When do we ever really “know” something is a question often asked in the many federal criminal cases I handle here in Atlanta, throughout Georgia and around the country. Most criminal cases require that the prosecutor prove that the Defendant “knew” something. The issue might be whether the Defendant “knew” that a package contained drugs, or, like a case I handled recently, whether a CEO “knew” about the bribery shenanigans done by lower-level executives in a different state. Many of the cases I have won over the years in federal court came about because the jury had significant doubts as to whether there was sufficient evidence that my client “knew” a certain fact. However, a recent case from the United States Court of Appeals for the Eleventh Circuit seems to make the prosecutor’s burden far easier. That case, U.S. v. Duenas, greatly expands what is called the “prudent smuggler” doctrine, and seems to foretell a harder time for me and other criminal defense lawyer in the future.
People who have read my musings over the years recognize that I often claim that legal decisions and rules are based in politics. The Prudent Smuggler line of decisions is no different. The absurdly expensive and counter-productive “War on Drugs” is where this legal principle had its genesis. Federal prosecutors convinced judges that it was too hard to prove that some people were involved in a drug conspiracy or activity. That person might be a small player who was told to carry a bag across a street, to take a ride with others in a car, or a fearful immigrant desperate to enter the country who would be handed a closed bag and told to bring the luggage into the United States.
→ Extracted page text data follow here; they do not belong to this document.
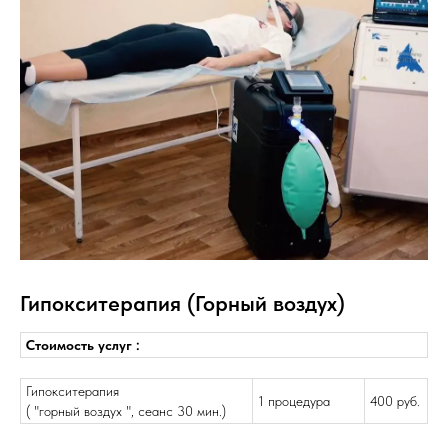
Гипокситерапия (Горный воздух)
Стоимость услуг :
Гипокситерапия
1 процедура
400 руб.
( "горный воздух ", сеанс 30 мин.)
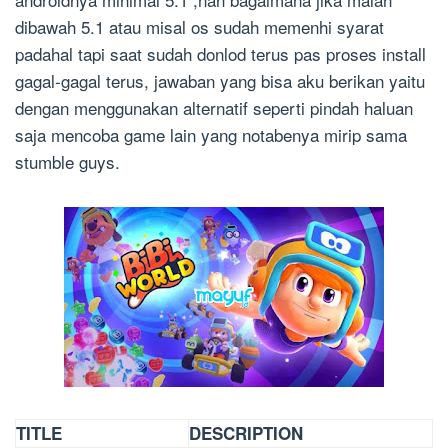
dibawah 5.1 atau misal os sudah memenhi syarat
padahal tapi saat sudah donlod terus pas proses install
gagal-gagal terus, jawaban yang bisa aku berikan yaitu
dengan menggunakan alternatif seperti pindah haluan
saja mencoba game lain yang notabenya mirip sama
stumble guys.
TITLE
DESCRIPTION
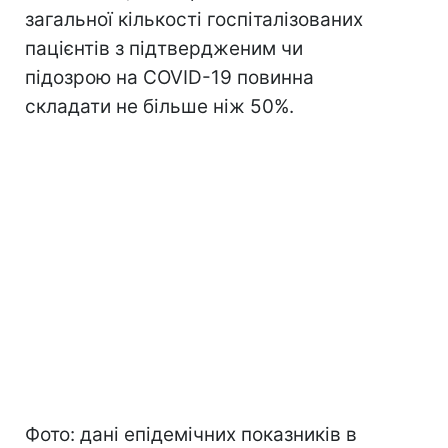
загальної кількості госпіталізованих
пацієнтів з підтвердженим чи
підозрою на COVID-19 повинна
складати не більше ніж 50%.
Фото: дані епідемічних показників в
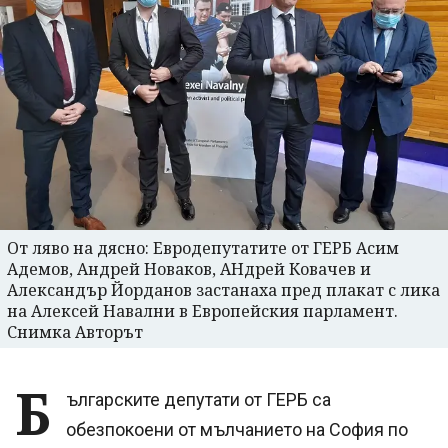
От ляво на дясно: Евродепутатите от ГЕРБ Асим
Адемов, Андрей Новаков, АНдрей Ковачев и
Александър Йорданов застанаха пред плакат с лика
на Алексей Навални в Европейския парламент.
Снимка Авторът
Б
ългарските депутати от ГЕРБ са
обезпокоени от мълчанието на София по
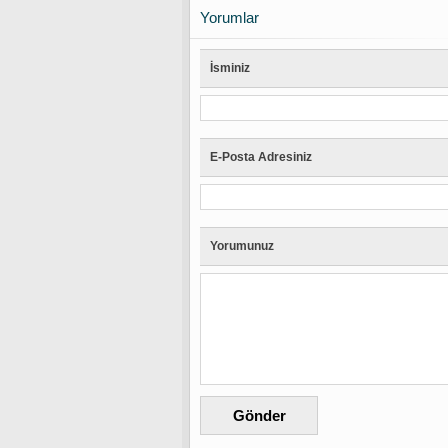
Yorumlar
İsminiz
E-Posta Adresiniz
Yorumunuz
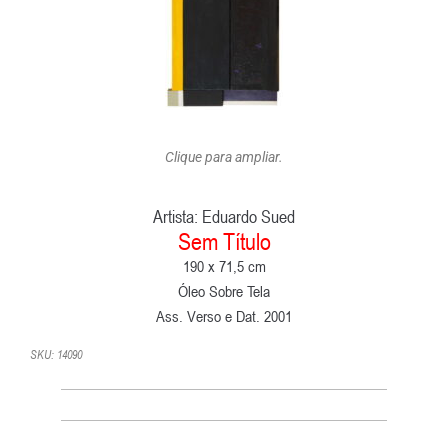
Clique para ampliar.
Artista:
Eduardo Sued
Sem Título
190 x 71,5 cm
Óleo Sobre Tela
Ass. Verso e Dat. 2001
SKU: 14090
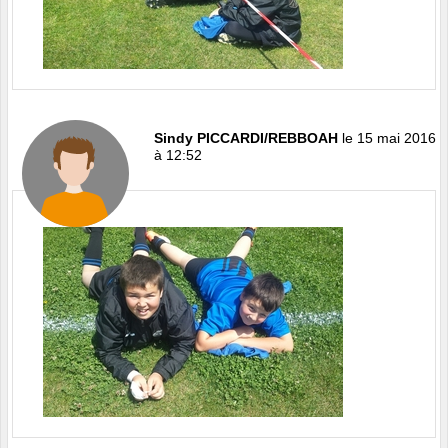
Sindy PICCARDI/REBBOAH
le 15 mai 2016
à 12:52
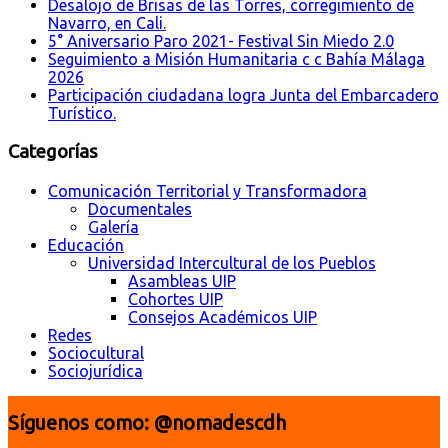
Desalojo de Brisas de las Torres, corregimiento de
Navarro, en Cali.
5° Aniversario Paro 2021- Festival Sin Miedo 2.0
Seguimiento a Misión Humanitaria c c Bahía Málaga
2026
Participación ciudadana logra Junta del Embarcadero
Turístico.
Categorías
Comunicación Territorial y Transformadora
Documentales
Galería
Educación
Universidad Intercultural de los Pueblos
Asambleas UIP
Cohortes UIP
Consejos Académicos UIP
Redes
Sociocultural
Sociojurídica
Síguenos como: @nomadescdh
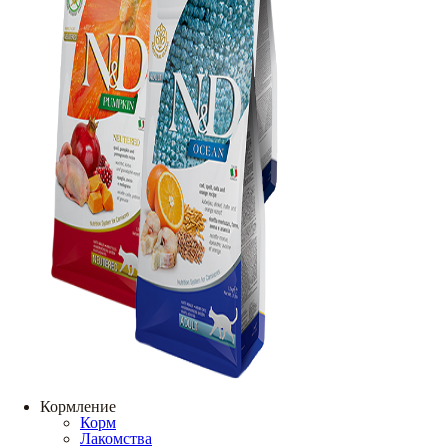
Кормление
Корм
Лакомства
As the War on Drugs raged, more and more judges agreed with the general rule behind the “Prudent Smuggler” line of cases. As noted in this recent decision:
The rationale behind the “prudent smuggler doctrine,” as it has become known, is straightforward. A prudent smuggler seeks to facilitate the exchange of contraband in order to enrich himself while evading apprehension by law enforcement officers. He is, therefore, not inclined to navigate the contraband markets’ perils and uncertainties alone…Rather, he is disposed to trust a confidant to provide loyal and competent assistance in securing the illicit transaction’s smooth performance…Loyalty is necessary to ensure that the confidant will not abscond with the valuable contraband; and competency is necessary to ensure that the confidant will effectively consummate the plan. In entrusting the confidant, then, the smuggler will likely apprise him of the transaction’s essential details, including the nature of the contraband involved, so that the confidant may overcome the “normal but deadly hazards implicit in [contraband] trafficking.” The emphasis on the word “likely” comes from me. In other words, this is a made-up rule, based merely on the Judge’s own beliefs, supplanting his inclinations for that of jurors.
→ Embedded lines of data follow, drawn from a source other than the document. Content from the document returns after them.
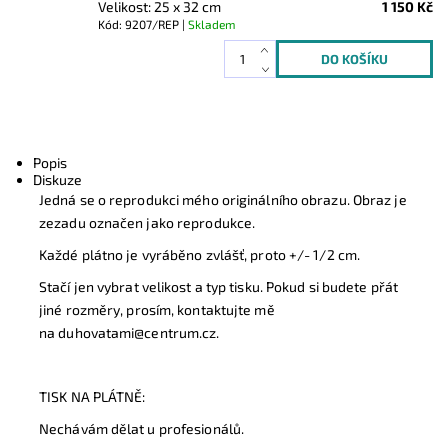
Velikost: 25 x 32 cm
1 150 Kč
Kód: 9207/REP |
Skladem
Popis
Diskuze
Jedná se o reprodukci mého originálního obrazu. Obraz je
zezadu označen jako reprodukce.
Každé plátno je vyráběno zvlášť, proto +/- 1/2 cm.
Stačí jen vybrat velikost a typ tisku. Pokud si budete přát
jiné rozměry, prosím, kontaktujte mě
na duhovatami@centrum.cz.
TISK NA PLÁTNĚ:
Nechávám dělat u profesionálů.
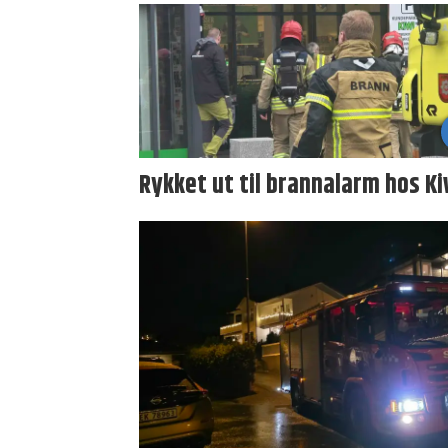
Rykket ut til brannalarm hos Ki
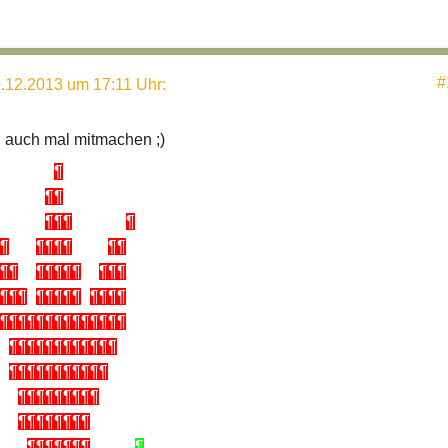
#
.12.2013 um 17:11 Uhr
:
h auch mal mitmachen ;)
______
¶
_____
¶¶
_____
¶¶¶
______
¶
¶
___
¶¶¶¶
____
¶¶
¶¶
__
¶¶¶¶¶
__
¶¶¶
¶¶¶
_
¶¶¶¶¶
_
¶¶¶¶
¶¶¶¶¶¶¶¶¶¶¶¶¶¶
_
¶¶¶¶¶¶¶¶¶¶¶¶
_
¶¶¶¶¶¶¶¶¶¶¶
__
¶¶¶¶¶¶¶¶¶
__
¶¶¶¶¶¶¶¶
___
¶¶¶¶¶¶¶
_____
¶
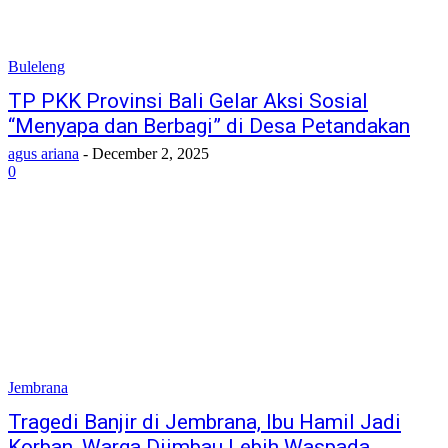
Buleleng
TP PKK Provinsi Bali Gelar Aksi Sosial
“Menyapa dan Berbagi” di Desa Petandakan
agus ariana
-
December 2, 2025
0
Jembrana
Tragedi Banjir di Jembrana, Ibu Hamil Jadi
Korban, Warga Diimbau Lebih Waspada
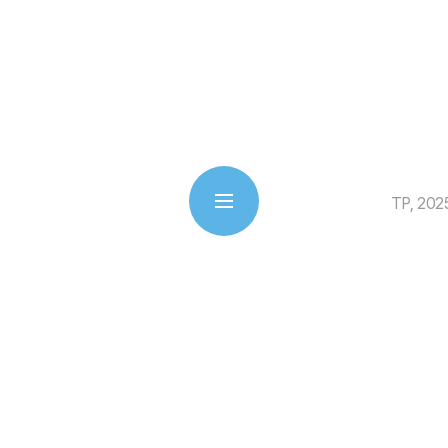
TP, 2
The bottom line on the Prudent Smuggler rule in the drug context is that “A reasonable jury could infer from the quantity of drugs seized that a ‘prudent smuggler’ is not likely to entrust such valuable cargo to an innocent person without that person’s knowledge.”) In other words, the larger the crime, the less likely that any innocent bystanders exist. And that’s the way it went in the bad old days of the War on Drugs.
The really troubling thing about this recent decision is that it expanded this old bad rule to non-drug cases. Mr. Duenas was charged with conspiring to distribute counterfeit currency. Drugs like cocaine and heroin are always illegal, and carrying a bag with multiple wrapped kilos of powder is one thing, but U.S. Currency is perfectly legal. Just because a bad guy has lots of phony money does not automatically mean that anyone with whom he associates is also a criminal.
This is a truly disturbing decision. I hope this is the high water mark for this poor doctrine which like the War on Drugs should be gently placed into the dustbin of history.